ファイザー・リーガル・アライアンス(PLA)は、ファイザーの法律業務を請け負う法律事務所19社からなる生態系である。その最大の特徴は、法律事務所への支払いを定額制にし、ほとんど不可侵とされていた従来の時間制を廃止したことにある。シャルマンは法務のコラボレーションにも新しい手法が必要だと考え、外部の法律事務所に対して、社内の弁護士との合同チームで仕事をしてほしいと要望した。
法律業務が複雑化し、複数の司法管轄区域に跨るようになるにつれ、法律事務所間の必要性は増す一方だった。時間制の弁護士費用に基づいた「業務は各法律事務所単独で」という古いビジネスモデルでは、もはやクライアントに最高の法務サービスを提供することはできなくなっていた。ファイザーのような企業には全国的なネットワークが欠かせない。
特に爆発的な売り上げをもたらす大型新薬(ブロックバスター)は、全国何万もの司法管轄区域で、何千もの訴訟を起こされる可能性があった。訴訟では、高度な専門知識と、法律面及び科学面の徹底的な調査が必要になる。

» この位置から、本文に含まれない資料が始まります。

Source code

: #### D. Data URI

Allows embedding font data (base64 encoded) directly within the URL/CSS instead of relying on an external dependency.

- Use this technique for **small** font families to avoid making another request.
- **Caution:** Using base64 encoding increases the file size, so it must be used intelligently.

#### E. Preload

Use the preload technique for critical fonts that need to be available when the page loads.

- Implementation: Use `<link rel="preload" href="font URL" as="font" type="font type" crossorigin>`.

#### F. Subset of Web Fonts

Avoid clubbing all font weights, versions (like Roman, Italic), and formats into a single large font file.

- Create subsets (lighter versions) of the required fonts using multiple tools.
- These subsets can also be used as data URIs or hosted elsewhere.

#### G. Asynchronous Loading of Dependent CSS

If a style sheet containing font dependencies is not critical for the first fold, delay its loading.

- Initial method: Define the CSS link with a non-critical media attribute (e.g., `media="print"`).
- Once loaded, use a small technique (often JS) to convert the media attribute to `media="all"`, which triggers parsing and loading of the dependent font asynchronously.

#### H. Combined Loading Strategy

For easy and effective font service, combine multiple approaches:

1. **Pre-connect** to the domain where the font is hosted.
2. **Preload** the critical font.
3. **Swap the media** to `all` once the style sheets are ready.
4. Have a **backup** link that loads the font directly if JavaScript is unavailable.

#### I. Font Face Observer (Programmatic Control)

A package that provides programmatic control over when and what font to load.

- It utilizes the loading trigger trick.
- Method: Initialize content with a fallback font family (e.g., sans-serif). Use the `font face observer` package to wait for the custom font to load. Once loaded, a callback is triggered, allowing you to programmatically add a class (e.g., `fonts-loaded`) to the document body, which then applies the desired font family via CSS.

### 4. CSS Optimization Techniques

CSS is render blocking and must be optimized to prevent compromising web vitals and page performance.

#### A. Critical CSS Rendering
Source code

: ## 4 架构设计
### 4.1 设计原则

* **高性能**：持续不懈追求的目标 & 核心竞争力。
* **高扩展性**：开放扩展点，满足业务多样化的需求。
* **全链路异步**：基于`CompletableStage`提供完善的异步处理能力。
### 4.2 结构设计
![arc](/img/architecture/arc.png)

そこで要求される専門知識は一つの法律事務所では到底対応しきれないほど難しいものであるが、制度の壁が一層困難にしていた。
すなわち、訴訟はローカルなものであり、ある州の法律顧問を別の州の法廷に送り込んで、そこで判事や陪審員の前で陳述させるわけにはいかなかった。そういうことをすれば、はじめから疑いの目で見られたからである。したがってファイザーは、法律問題に対処するため、全国各地の法律事務所と提携してネットワークを構築しなくてはならなかった。

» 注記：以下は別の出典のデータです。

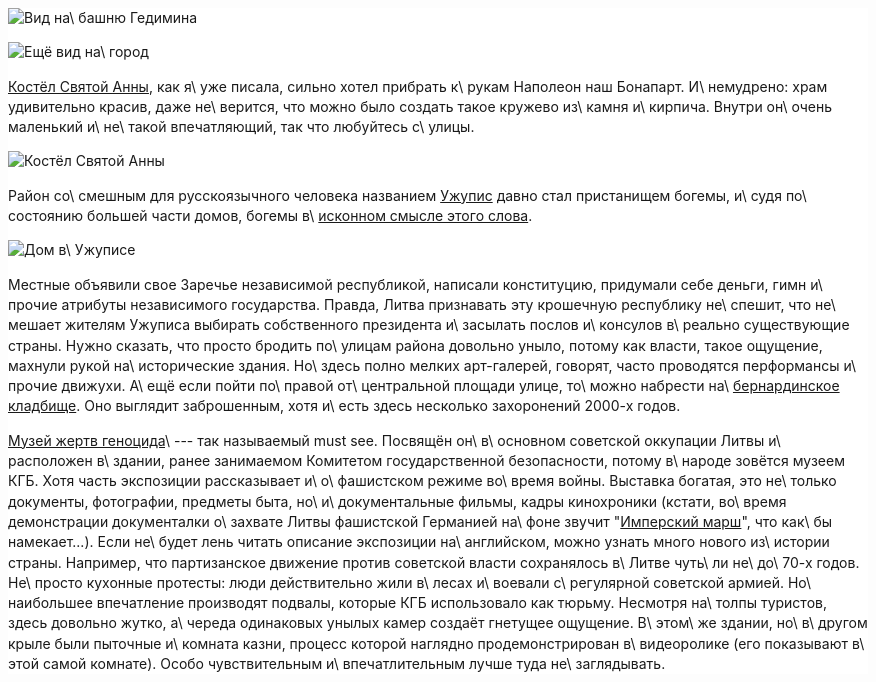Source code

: ![Вид на\ башню Гедимина](/images/travel/2014-03-vilnius/gediminas-hill-view.jpg "Вид на башню Гедимина")

![Ещё вид на\ город](/images/travel/2014-03-vilnius/city-view-2.jpg "Ещё вид на город")

[Костёл Святой Анны][st-annes-church], как я\ уже писала, сильно хотел прибрать к\ рукам Наполеон наш Бонапарт.
И\ немудрено: храм удивительно красив, даже не\ верится, что можно было создать такое кружево из\ камня и\ кирпича.
Внутри он\ очень маленький и\ не\ такой впечатляющий, так что любуйтесь с\ улицы.

![Костёл Святой Анны](/images/travel/2014-03-vilnius/st-annes-church.jpg "Костёл Святой Анны")

Район со\ смешным для русскоязычного человека названием [Ужупис][uzupis] давно стал пристанищем богемы, и\ судя
по\ состоянию большей части домов, богемы в\ [исконном смысле этого слова][boheme].

![Дом в\ Ужуписе](/images/travel/2014-03-vilnius/uzupis-house.jpg "Дом в Ужуписе")

Местные объявили свое Заречье независимой республикой, написали конституцию, придумали себе деньги, гимн и\ прочие
атрибуты независимого государства. Правда, Литва признавать эту крошечную республику не\ спешит, что не\ мешает жителям
Ужуписа выбирать собственного президента и\ засылать послов и\ консулов в\ реально существующие страны. Нужно сказать,
что просто бродить по\ улицам района довольно уныло, потому как власти, такое ощущение, махнули рукой на\ исторические
здания. Но\ здесь полно мелких арт-галерей, говорят, часто проводятся перформансы и\ прочие движухи. А\ ещё если
пойти по\ правой от\ центральной площади улице, то\ можно набрести на\ [бернардинское кладбище][bernardine-cemetery].
Оно выглядит заброшенным, хотя и\ есть здесь несколько захоронений 2000-х годов.

[Музей жертв геноцида][kgb-museum]\ --- так называемый must see. Посвящён он\ в\ основном советской оккупации Литвы
и\ расположен в\ здании, ранее занимаемом Комитетом государственной безопасности, потому в\ народе зовётся музеем КГБ.
Хотя часть экспозиции рассказывает и\ о\ фашистском режиме во\ время войны. Выставка богатая, это не\ только документы,
фотографии, предметы быта, но\ и\ документальные фильмы, кадры кинохроники (кстати, во\ время демонстрации документалки
о\ захвате Литвы фашистской Германией на\ фоне звучит "[Имперский марш][star-wars]", что как\ бы намекает...). Если
не\ будет лень читать описание экспозиции на\ английском, можно узнать много нового из\ истории страны. Например, что
партизанское движение против советской власти сохранялось в\ Литве чуть\ ли не\ до\ 70-х годов. Не\ просто
кухонные протесты: люди действительно жили в\ лесах и\ воевали с\ регулярной советской армией. Но\ наибольшее
впечатление производят подвалы, которые КГБ использовало как тюрьму. Несмотря на\ толпы туристов, здесь довольно жутко,
а\ череда одинаковых унылых камер создаёт гнетущее ощущение. В\ этом\ же здании, но\ в\ другом крыле были пыточные
и\ комната казни, процесс которой наглядно продемонстрирован в\ видеоролике (его показывают в\ этой самой комнате).
Особо чувствительным и\ впечатлительным лучше туда не\ заглядывать.


[Alchemikas]: http://4sq.com/uOuqbK
[bar-bazzar]: http://4sq.com/1g66mmL
[b52]: http://en.wikipedia.org/wiki/B-52_(cocktail)
[Berlin]: http://4sq.com/h5SsBN
[bernardine-cemetery]: http://ru.wikipedia.org/wiki/%D0%91%D0%B5%D1%80%D0%BD%D0%B0%D1%80%D0%B4%D0%B8%D0%BD%D1%81%D0%BA%D0%BE%D0%B5_%D0%BA%D0%BB%D0%B0%D0%B4%D0%B1%D0%B8%D1%89%D0%B5_(%D0%92%D0%B8%D0%BB%D1%8C%D0%BD%D1%8E%D1%81)
[boheme]: http://ru.wikipedia.org/wiki/%D0%91%D0%BE%D0%B3%D0%B5%D0%BC%D0%B0
[cathedral]: http://ru.wikipedia.org/wiki/%D0%9A%D0%B0%D1%84%D0%B5%D0%B4%D1%80%D0%B0%D0%BB%D1%8C%D0%BD%D1%8B%D0%B9_%D1%81%D0%BE%D0%B1%D0%BE%D1%80_%D0%A1%D0%B2%D1%8F%D1%82%D0%BE%D0%B3%D0%BE_%D0%A1%D1%82%D0%B0%D0%BD%D0%B8%D1%81%D0%BB%D0%B0%D0%B2%D0%B0
[gate-of-dawn]: http://ru.wikipedia.org/wiki/%D0%9E%D1%81%D1%82%D1%80%D0%B0%D1%8F_%D0%B1%D1%80%D0%B0%D0%BC%D0%B0
[gediminas]: http://ru.wikipedia.org/wiki/%D0%93%D0%B5%D0%B4%D0%B8%D0%BC%D0%B8%D0%BD
[gediminas-tower]: http://ru.wikipedia.org/wiki/%D0%91%D0%B0%D1%88%D0%BD%D1%8F_%D0%93%D0%B5%D0%B4%D0%B8%D0%BC%D0%B8%D0%BD%D0%B0
[grand-dukes-palace]: http://www.vilnius-tourism.lt/ru/tourism/places-to-visit/top-20/valdovu-rumai/
[Hesburger]: http://4sq.com/a7feRq
[home-made-house]: http://www.booking.com/hotel/lt/home-made-house.ru.html?sid=a73e919332aa19550c51f4d179961ba8;dcid=1
[jack-daniels]: http://ru.wikipedia.org/wiki/Jack_Daniel%E2%80%99s
[jackie]: http://4sq.com/xg9wC9
[karaim]: http://ru.wikipedia.org/wiki/%D0%9A%D0%B0%D1%80%D0%B0%D0%B8%D0%BC%D1%8B_%D0%9B%D0%B8%D1%82%D0%B2%D1%8B
[kaziukas]: http://ru.wikipedia.org/wiki/%D0%9A%D0%B0%D0%B7%D1%8E%D0%BA
[kenesa]: http://ru.wikipedia.org/wiki/%D0%9A%D0%B5%D0%BD%D0%B0%D1%81%D1%81%D0%B0
[kgb-museum]: http://www.tripadvisor.ru/Attraction_Review-g274951-d284404-Reviews-KGB_Museum_Genocido_Auku_Muziejus-Vilnius_Vilnius_County.html
[la-birra]: http://4sq.com/J34WL2
[Lizarran]: http://4sq.com/1abVjby
[lonely-planet]: /post/lonely-planet-2/
[mindowg]: http://ru.wikipedia.org/wiki/%D0%9C%D0%B8%D0%BD%D0%B4%D0%BE%D0%B2%D0%B3
[riga]: /post/riga/
[soul-box]: http://4sq.com/iR8KQn
[st-annes-church]: http://ru.wikipedia.org/wiki/%D0%9A%D0%BE%D1%81%D1%82%D1%91%D0%BB_%D0%A1%D0%B2%D1%8F%D1%82%D0%BE%D0%B9_%D0%90%D0%BD%D0%BD%D1%8B_(%D0%92%D0%B8%D0%BB%D1%8C%D0%BD%D1%8E%D1%81)
[st-johns]: http://ru.wikipedia.org/wiki/%D0%9A%D0%BE%D1%81%D1%82%D1%91%D0%BB_%D0%A1%D0%B2%D1%8F%D1%82%D1%8B%D1%85_%D0%98%D0%BE%D0%B0%D0%BD%D0%BD%D0%BE%D0%B2_(%D0%92%D0%B8%D0%BB%D1%8C%D0%BD%D1%8E%D1%81)
[st-teresa]: http://ru.wikipedia.org/wiki/%D0%9A%D0%BE%D1%81%D1%82%D1%91%D0%BB_%D0%A1%D0%B2%D1%8F%D1%82%D0%BE%D0%B9_%D0%A2%D0%B5%D1%80%D0%B5%D0%B7%D1%8B_(%D0%92%D0%B8%D0%BB%D1%8C%D0%BD%D1%8E%D1%81)
[star-wars]: https://www.youtube.com/watch?v=VGfGxqHPF0s
[three-crosses]: http://ru.wikipedia.org/wiki/%D0%A2%D1%80%D0%B8_%D0%BA%D1%80%D0%B5%D1%81%D1%82%D0%B0
[tappo]: http://4sq.com/jBE0RR
[trakai]: http://ru.wikipedia.org/wiki/%D0%A2%D1%80%D0%B0%D0%BA%D0%B0%D0%B9
[trakai-castle]: http://ru.wikipedia.org/wiki/%D0%A2%D1%80%D0%B0%D0%BA%D0%B0%D0%B9%D1%81%D0%BA%D0%B8%D0%B9_%D0%B7%D0%B0%D0%BC%D0%BE%D0%BA
[uzupis]: http://ru.wikipedia.org/wiki/%D0%A3%D0%B6%D1%83%D0%BF%D0%B8%D1%81
[vilnius-old-town]: http://ru.wikipedia.org/wiki/%D0%A1%D1%82%D0%B0%D1%80%D1%8B%D0%B9_%D0%B3%D0%BE%D1%80%D0%BE%D0%B4_(%D0%92%D0%B8%D0%BB%D1%8C%D0%BD%D1%8E%D1%81)
[vilnius-university]: http://ru.wikipedia.org/wiki/%D0%92%D0%B8%D0%BB%D1%8C%D0%BD%D1%8E%D1%81%D1%81%D0%BA%D0%B8%D0%B9_%D1%83%D0%BD%D0%B8%D0%B2%D0%B5%D1%80%D1%81%D0%B8%D1%82%D0%B5%D1%82
[virgin-mary]: http://ru.wikipedia.org/wiki/%D0%9E%D1%81%D1%82%D1%80%D0%BE%D0%B1%D1%80%D0%B0%D0%BC%D1%81%D0%BA%D0%B0%D1%8F_%D0%B8%D0%BA%D0%BE%D0%BD%D0%B0_%D0%91%D0%BE%D0%B6%D0%B8%D0%B5%D0%B9_%D0%9C%D0%B0%D1%82%D0%B5%D1%80%D0%B8
[vkl]: http://ru.wikipedia.org/wiki/%D0%92%D0%B5%D0%BB%D0%B8%D0%BA%D0%BE%D0%B5_%D0%BA%D0%BD%D1%8F%D0%B6%D0%B5%D1%81%D1%82%D0%B2%D0%BE_%D0%9B%D0%B8%D1%82%D0%BE%D0%B2%D1%81%D0%BA%D0%BE%D0%B5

ネットワークのなかの複数の法律事務所がチームを組んで、訴訟に挑めるようになれば、情報、専門知識、調査を共有することは、各法律事務所にとっても効率がいい。長期的にはファイザーと様々な法律事務所との関係も深まるだろう。そうしたコミュニティーがあれば、連携する一流の法律事務所の集団の中から、最も相応しい弁護士を見つけられる。